Compute secure SHA-1 checksum hashes for any text string. Verify checksum integrity locally.
SHA-1 (Secure Hash Algorithm 1) is a cryptographic hash function producing 160-bit (20-byte, 40-hexadecimal character) digests, designed by the NSA and published by NIST in 1995. While SHA-1 has been cryptographically broken for new security applications — practical collision attacks were demonstrated by Google's SHAttered research in 2017 — it remains widely used for non-security applications: Git's object addressing, legacy file checksums, and SSH fingerprints in older configurations.
SHA-1 produces a compact 40-character hex digest and runs faster than SHA-256 on older hardware without SHA-NI acceleration. This generator computes SHA-1 hashes locally in your browser using the SubtleCrypto API, useful for verifying legacy checksums, computing Git-compatible object identifiers, and understanding the relationship between input changes and hash output changes.
Git uses SHA-1 as the content-addressable storage key for all objects in its repository database: commits, trees, blobs (file contents), and tags. Each Git object's SHA-1 hash is computed from its type, size, and content. This design allows Git to deduplicate identical content (same content = same hash), detect corruption (hash verifies integrity), and distribute objects peer-to-peer (objects are addressed by content, not location).
Git's use of SHA-1 for object addressing (not security) continued despite SHA-1's collision vulnerabilities because Git uses SHA-1 as a content-addressable hash, not as a security primitive — the risk of a collision attack in a Git repository requires an attacker to control committed content, which has other security controls. Nevertheless, Git 2.29+ added support for SHA-256 as an alternative hash function for new repositories (the experimental object format v1).
The SHAttered attack (2017) by a team from Google and CWI Amsterdam demonstrated the first real-world SHA-1 collision: two different PDF files with identical SHA-1 hashes. This attack required approximately 9.2 × 10^18 SHA-1 computations — enormous but feasible for well-funded adversaries. The attack specifically targets the collision resistance property; pre-image resistance (finding an input for a specific hash) remains computationally infeasible.
NIST formally deprecated SHA-1 for digital signatures in 2011 and prohibited its use in federal applications by 2014. Modern TLS certificates using SHA-1 signatures are rejected by all major browsers. Software integrity verification, digital signatures, and authentication systems must use SHA-256 or stronger. SHA-1 is acceptable only where collision resistance is not a security requirement: non-security checksums, legacy system compatibility, and academic exploration.

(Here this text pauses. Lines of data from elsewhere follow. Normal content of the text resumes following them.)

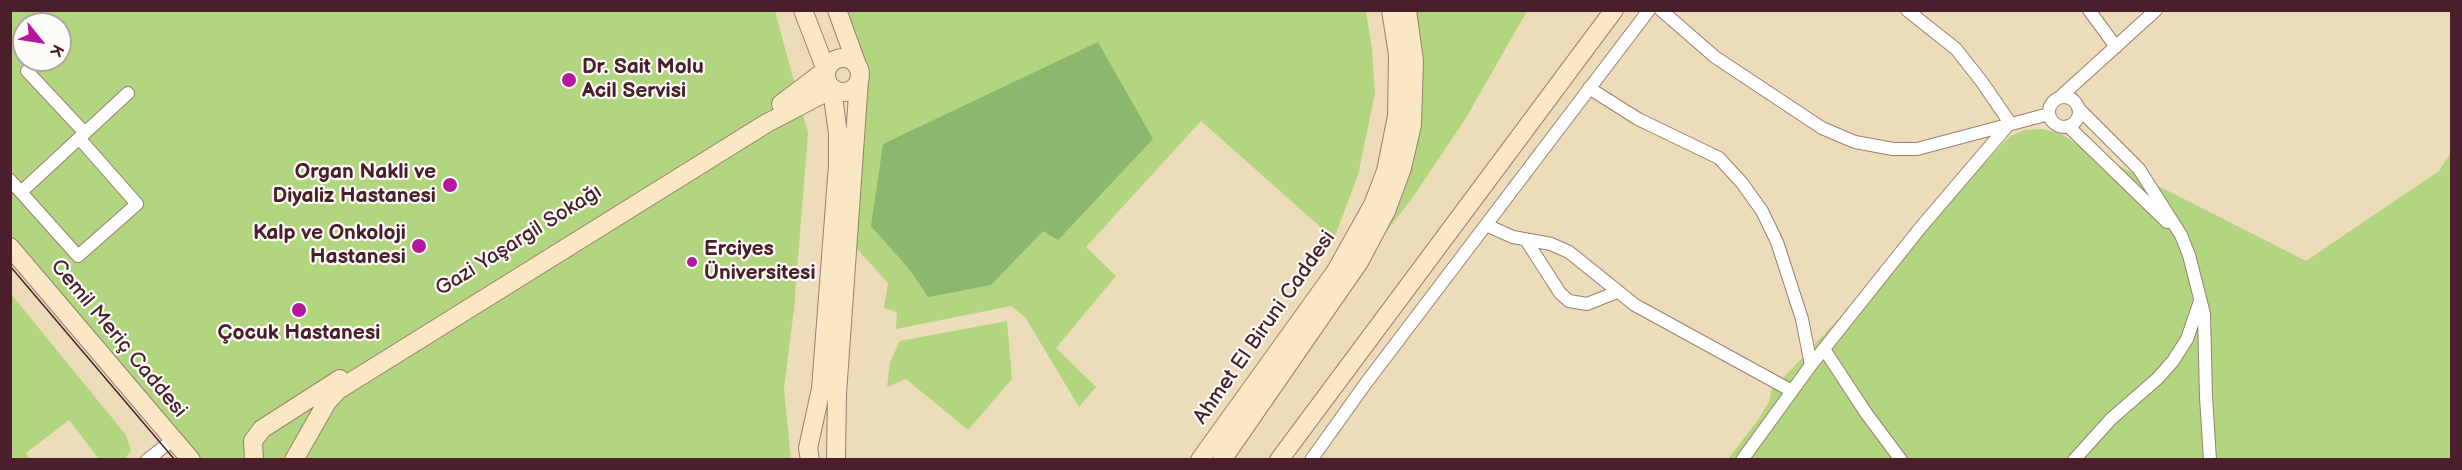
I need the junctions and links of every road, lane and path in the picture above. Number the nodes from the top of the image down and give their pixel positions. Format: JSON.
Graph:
{"nodes":[{"id":1,"x":803,"y":10,"type":"edge"},
{"id":2,"x":837,"y":10,"type":"edge"},
{"id":3,"x":1391,"y":10,"type":"edge"},
{"id":4,"x":1407,"y":10,"type":"edge"},
{"id":5,"x":1614,"y":10,"type":"edge"},
{"id":6,"x":1649,"y":10,"type":"edge"},
{"id":7,"x":1661,"y":10,"type":"edge"},
{"id":8,"x":1907,"y":10,"type":"edge"},
{"id":9,"x":2089,"y":10,"type":"edge"},
{"id":10,"x":2156,"y":10,"type":"edge"},
{"id":11,"x":2116,"y":47,"type":"junction"},
{"id":12,"x":826,"y":70,"type":"junction"},
{"id":13,"x":28,"y":72,"type":"edge"},
{"id":14,"x":858,"y":73,"type":"junction"},
{"id":15,"x":1589,"y":88,"type":"junction"},
{"id":16,"x":832,"y":89,"type":"junction"},
{"id":17,"x":128,"y":93,"type":"dead end"},
{"id":18,"x":2059,"y":98,"type":"junction"},
{"id":19,"x":2078,"y":108,"type":"junction"},
{"id":20,"x":2049,"y":114,"type":"junction"},
{"id":21,"x":2010,"y":123,"type":"junction"},
{"id":22,"x":2068,"y":126,"type":"junction"},
{"id":23,"x":82,"y":136,"type":"junction"},
{"id":24,"x":10,"y":180,"type":"edge"},
{"id":25,"x":21,"y":192,"type":"junction"},
{"id":26,"x":1486,"y":225,"type":"junction"},
{"id":27,"x":2181,"y":235,"type":"junction"},
{"id":28,"x":1527,"y":240,"type":"junction"},
{"id":29,"x":10,"y":247,"type":"edge"},
{"id":30,"x":1347,"y":266,"type":"junction"},
{"id":31,"x":1617,"y":292,"type":"junction"},
{"id":32,"x":2201,"y":296,"type":"junction"},
{"id":33,"x":834,"y":313,"type":"junction"},
{"id":34,"x":1824,"y":349,"type":"junction"},
{"id":35,"x":1811,"y":365,"type":"junction"},
{"id":36,"x":1792,"y":391,"type":"junction"},
{"id":37,"x":174,"y":439,"type":"junction"},
{"id":38,"x":147,"y":459,"type":"edge"},
{"id":39,"x":191,"y":459,"type":"edge"},
{"id":40,"x":254,"y":459,"type":"edge"},
{"id":41,"x":294,"y":459,"type":"edge"},
{"id":42,"x":810,"y":459,"type":"edge"},
{"id":43,"x":835,"y":459,"type":"edge"},
{"id":44,"x":1200,"y":459,"type":"edge"},
{"id":45,"x":1222,"y":459,"type":"edge"},
{"id":46,"x":1279,"y":459,"type":"edge"},
{"id":47,"x":1311,"y":459,"type":"edge"},
{"id":48,"x":1742,"y":459,"type":"edge"},
{"id":49,"x":1901,"y":459,"type":"edge"},
{"id":50,"x":2074,"y":459,"type":"edge"},
{"id":51,"x":2210,"y":459,"type":"edge"}],
"edges":[{"from":1,"to":12,"type":"street"},
{"from":2,"to":14,"type":"street"},
{"from":3,"to":30,"type":"street","name":"Ahmet El Biruni Caddesi"},
{"from":4,"to":30,"type":"street","name":"Ahmet El Biruni Caddesi"},
{"from":5,"to":46,"type":"street"},
{"from":6,"to":15,"type":"street"},
{"from":7,"to":21,"type":"street"},
{"from":8,"to":21,"type":"street"},
{"from":9,"to":11,"type":"street"},
{"from":10,"to":11,"type":"street"},
{"from":11,"to":18,"type":"street"},
{"from":12,"to":14,"type":"street"},
{"from":12,"to":16,"type":"street"},
{"from":12,"to":40,"type":"street","name":"Gazi Yaşargil Sokağı"},
{"from":13,"to":23,"type":"street"},
{"from":14,"to":16,"type":"street"},
{"from":14,"to":33,"type":"street"},
{"from":15,"to":26,"type":"street"},
{"from":15,"to":35,"type":"street"},
{"from":16,"to":33,"type":"street"},
{"from":16,"to":41,"type":"street","name":"Gazi Yaşargil Sokağı"},
{"from":17,"to":23,"type":"street"},
{"from":18,"to":19,"type":"street"},
{"from":18,"to":20,"type":"street"},
{"from":19,"to":22,"type":"street"},
{"from":19,"to":27,"type":"street"},
{"from":20,"to":21,"type":"street"},
{"from":20,"to":22,"type":"street"},
{"from":21,"to":34,"type":"street"},
{"from":22,"to":27,"type":"street"},
{"from":23,"to":25,"type":"street"},
{"from":23,"to":25,"type":"street"},
{"from":24,"to":25,"type":"street"},
{"from":26,"to":28,"type":"street"},
{"from":26,"to":47,"type":"street"},
{"from":27,"to":32,"type":"street"},
{"from":28,"to":31,"type":"street"},
{"from":28,"to":31,"type":"street"},
{"from":29,"to":37,"type":"street","name":"Cemil Meriç Caddesi"},
{"from":30,"to":44,"type":"street","name":"Ahmet El Biruni Caddesi"},
{"from":30,"to":45,"type":"street","name":"Ahmet El Biruni Caddesi"},
{"from":31,"to":36,"type":"street"},
{"from":32,"to":50,"type":"street"},
{"from":32,"to":51,"type":"street"},
{"from":33,"to":42,"type":"street"},
{"from":33,"to":43,"type":"street"},
{"from":34,"to":35,"type":"street"},
{"from":34,"to":49,"type":"street"},
{"from":35,"to":36,"type":"street"},
{"from":36,"to":48,"type":"street"},
{"from":37,"to":38,"type":"street"},
{"from":37,"to":39,"type":"street","name":"Cemil Meriç Caddesi"},
{"from":42,"to":43,"type":"street"}]}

SHA-1 is broken for collision resistance — practical attacks exist that can generate two different inputs with the same SHA-1 hash. Do NOT use SHA-1 for: digital signatures (certificates, code signing), password hashing, or security-sensitive integrity verification. SHA-1 remains acceptable for: non-security checksums, legacy system compatibility, Git object addressing (where the collision risk model differs), and learning about hash functions.
The SHAttered attack (2017, by Google and CWI Amsterdam) produced the first documented real-world SHA-1 collision: two different PDF files (a legitimate contract and a fraudulent contract with different content) that share the same SHA-1 hash. This took approximately 110 GPU-years of computation. An attacker could use this to substitute a fraudulent document for a legitimate one while preserving the SHA-1 signature — a catastrophic vulnerability for signature-based trust.
SHA-1 produces a 160-bit (20-byte) binary digest, conventionally displayed as 40 lowercase hexadecimal characters. Each byte becomes two hex characters (00-ff). The hex string contains only characters 0-9 and a-f. Some systems prefix SHA-1 hashes with 'sha1:' for clarity. Git displays only the first 7-10 characters of the 40-character hash as an abbreviated reference.
SHA-1 processes 512-bit blocks through 80 rounds (vs SHA-256's 64 rounds with larger state words). SHA-1 uses 160-bit state (five 32-bit words) vs SHA-256's 256-bit state (eight 32-bit words). SHA-256 uses a more sophisticated message expansion and round constants derived from the first 64 prime numbers. SHA-256 provides 128 bits of security vs SHA-1's theoretical (now practically broken) 80 bits.
No — SHA-1 retains pre-image resistance (given a hash H, finding any input M with SHA-1(M)=H). Only collision resistance is broken (finding two inputs M₁≠M₂ with SHA-1(M₁)=SHA-1(M₂)). Short predictable inputs (short passwords, common words) can be cracked via rainbow tables regardless — they're the same precomputed dictionary attacks that apply to any hash function, not exploitation of SHA-1's specific weakness.